11. Kebingungan

718 122 5
                                    


.
.
.
.
.
Bayu terus saja cemberut saat berada dimobil yang sama dengan Gio. Sepupunya itu masih tetap tidak ingin meninggalkannya sendirian bersama Regis saat ke fakultas seni. Regis bahkan menatap Gio bingung saat kedua sahabatnya itu tampak seperti orang yang sedang marah.

"Bang, kalian lagi marahan ya?" Bayu dan Gio serempak menggeleng.

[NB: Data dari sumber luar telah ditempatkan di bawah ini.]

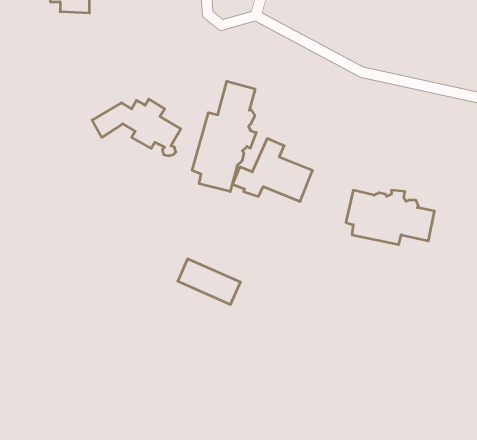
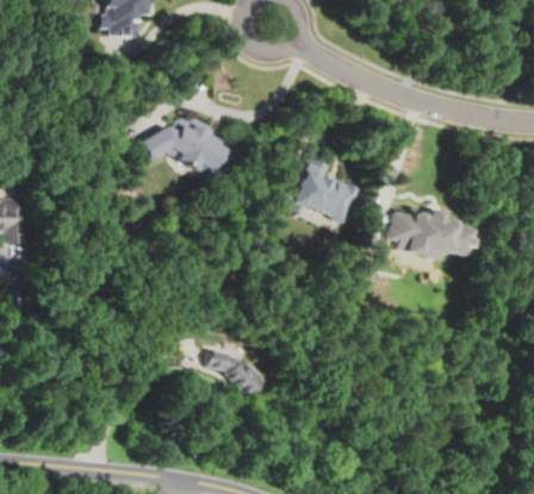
building: [192,81,256,192] -> none
building: [178,259,241,304] -> [206,349,267,393]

"Kita gak marahan Gis, cuma gue kesel sama Gio." Regis mengernyit mendengar jawaban Bayu.

"Kesel?" Bayu kembali mengangguk sambil melirik tajam kearah Gio.

"Gio maksa nganter gue ke fakultas seni, padahal kan gue bisa berangkat sendiri, lagian kan ada lo juga." Regis terkikik geli saat mendengar gerutuan Bayu, sedangkan Gio tampak menyetir dengan tenang.

"Bang Gio beneran mau masuk ke gedung fakultas seni?" Gio hanya menjawab dengan deheman.

"Lo udah gak takut ketemu fans lo disana bang?" Gio menggeleng ragu. Sebenarnya dia juga tidak suka bertemu fans bar-bar nya dari fakultas seni, tapi mau bagaimana lagi. Gio terlanjur penasaran dengan teman baru Bayu yang sekaligus senior Regis.

"Ya udah lah terserah bang Gio."
.
.
.
.
.
Radi menghela nafas panjang saat Alia memaksanya bertemu dengan calon ayah tirinya. Radi belum siap untuk itu, dia memang mengijinkan tapi dia belum ingin bertemu dengan colon ayah tirinya.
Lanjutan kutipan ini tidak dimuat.